Reducing the risk of bacteremia
New biomarkers can predict risk of patients dying from bacteremia
SAN DIEGO—One of the greatest challenges for clinicians involves the time it takes to diagnose a patient who has bacteremia. But a published study of new research offers the promise that we may be able to change this.
“The faster we know what’s going to happen to our patients, the better we can treat them,” said Dr. George Sakoulas, an infectious disease specialist and associate adjunct professor of pediatrics at University of California, San Diego (UC San Diego) School of Medicine, as well as a co-author of the study.
“We tend to treat all bacteremia patients with the same cheap antibiotics, yet we know they only work for 80 percent of these patients. We need to know from the beginning who falls into that 20 percent that will require a more complex treatment regimen so we don’t waste time with trial-and-error,” he added.
In a study published in Cell, researchers at UC San Diego have described one of the most comprehensive molecular assessments of blood serum from any human infection response to date. They were also able to validate their findings in mouse models of Staphylococcus aureus bacteremia.
Dr. David Gonzalez, a biochemist who specializes in proteomics, and his colleagues have identified a collective signature of proteins and metabolites associated with death due to S. aureus bacteremia. These biomarkers can predict who is at highest risk of dying from the infection with exceptional accuracy.
“This finding is a leap forward toward a point-of-care predictive tool for bacteremia risk. It also opens up lots of new basic biological questions about how our immune systems respond to infections,” points out Gonzalez, assistant professor at UC San Diego School of Medicine and the Skaggs School of Pharmacy and Pharmaceutical Sciences, and senior author of the study. Gonzalez led the study with first author Dr. Jacob Wozniak, at the time a graduate student in Gonzalez’s lab.
The team used mass spectrometry to analyze more than 10,000 proteins and metabolites in more than 200 serum samples collected from the blood of patients with S. aureus bacteremia. Serum is notoriously difficult to study, since it’s heavily laden with highly abundant serum proteins.
“So, at first, the depth of our proteomic data was a total letdown. We didn’t learn as much as we had hoped about the serum proteins,” Gonzalez reported.
This initial hurdle inspired the team to look deeper at post-translational modifications. And with this approach, the team identified a specific pattern of proteins—with and without post-translational modifications—that differed in the serum of patients who ultimately died of S. aureus bacteremia, compared to patients who did not.
“In addition to defining standard protein and metabolite biomarkers for SaB [Staphylococcus aureus bacteremia] mortality, we utilized two computational strategies for a deeper analysis,” notes the article. “First, using a workflow for the prediction and identification of PTMs [post-translational modifications], we revealed that the paucity of identifications in the serum proteome likely derives from modified peptides, including both serum glycoproteins and small PTMs. Using refined database-searching techniques resulted in the identification of our top predictive biomarkers, glycosylated peptides derived from fetuin A.”
“The second computational advancement in serum bioanalytics utilized in this study is the inferring of cytokine signatures from serum proteomics data.
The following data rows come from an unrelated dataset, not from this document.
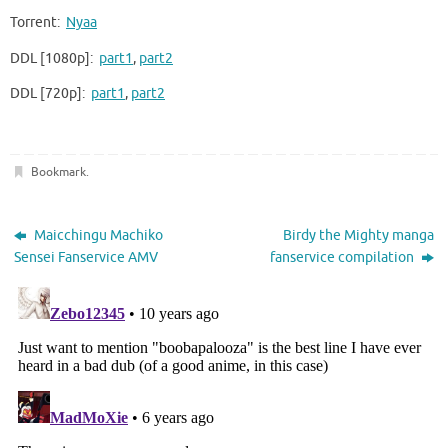
Torrent:
Nyaa
DDL [1080p]:
part1
,
part2
DDL [720p]:
part1
,
part2
Bookmark
.
Maicchingu Machiko
Birdy the Mighty manga
Sensei Fanservice AMV
fanservice compilation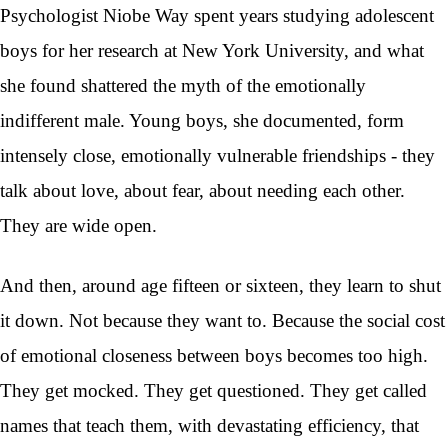
Psychologist Niobe Way spent years studying adolescent
boys for her research at New York University, and what
she found shattered the myth of the emotionally
indifferent male. Young boys, she documented, form
intensely close, emotionally vulnerable friendships - they
talk about love, about fear, about needing each other.
They are wide open.
And then, around age fifteen or sixteen, they learn to shut
it down. Not because they want to. Because the social cost
of emotional closeness between boys becomes too high.
They get mocked. They get questioned. They get called
names that teach them, with devastating efficiency, that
This analysis predicted major alterations in IL-6, TGF-b1, TNF, IL-1b, and IL-10 in mortality samples, all of which were validated by an orthogonal approach (i.e., IPA) and have exhibited associations to SaB human mortality in previous studies (Guimaraes et al., 2019; Minejima et al., 2016; Rose et al., 2012, 2017),” the article continues. “This approach also enables researchers to link these major cytokine players to the observed proteomic data, facilitating the construction of testable hypotheses (such as the impact of adiponectin signaling in SaB). Together, this method refined host response pathway analysis and identified unreported potential players in SaB.”
The biomarkers most highly associated with death included lower levels of glycosylated fetuin A, unmodified fetuin B, and thyroxine—a master regulator of metabolism—as well as higher levels of serum protein carbamylation, another post-translational modification. The analyses revealed serum differences between low- and high-risk patients, but it wasn’t clear whether these molecules actually contribute to the disease, or if they were simply bystanders.
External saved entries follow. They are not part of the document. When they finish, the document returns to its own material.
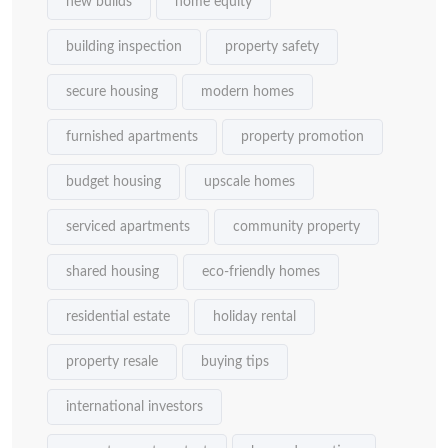
new builds
home equity
building inspection
property safety
secure housing
modern homes
furnished apartments
property promotion
budget housing
upscale homes
serviced apartments
community property
shared housing
eco-friendly homes
residential estate
holiday rental
property resale
buying tips
international investors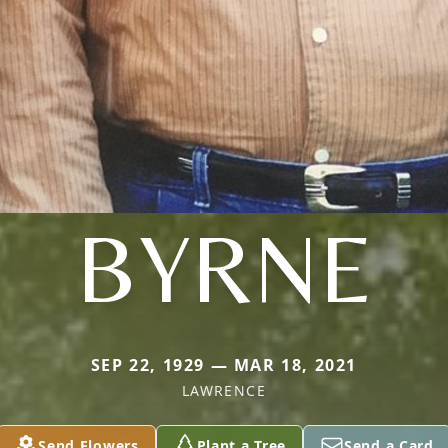
BYRNE
SEP 22, 1929 — MAR 18, 2021
LAWRENCE
Send Flowers
Plant a Tree
Send a Card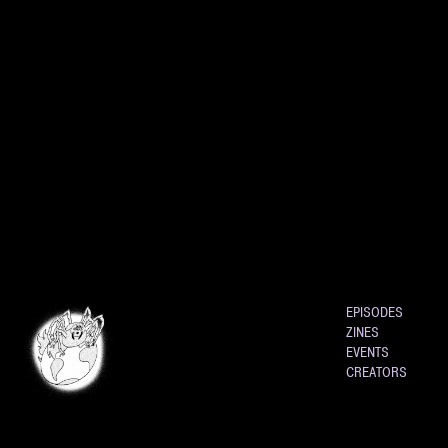
EPISODES
ZINES
EVENTS
CREATORS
To elucidate the results, Gonzalez and his team used a mouse model of S. aureus bacteremia to explore cause and effect. They found that mice with higher thyroxine levels had a four-times greater survival rate at 48 hours post-infection than control mice. These results indicated that at least one of the identified biomarkers plays a direct role in disease outcome.
With this proteomics-based prediction method, researchers could predict who is most likely to die of S. aureus bacteremia with excellent predictability, with an AUC of 0.95.
In addition to following up on the proteins and modifications that were revealed in this study—exploring their origins, roles in immune response, and potential as therapeutic targets—the team is now working to translate their mass spectrometry observations in the laboratory into a rapid clinical test that uses antibody probes to detect S. aureus bacteremia-associated proteins. Researchers are also looking at proteomic and metabolomic markers indicative of high-risk patients with other types of infections, including COVID-19.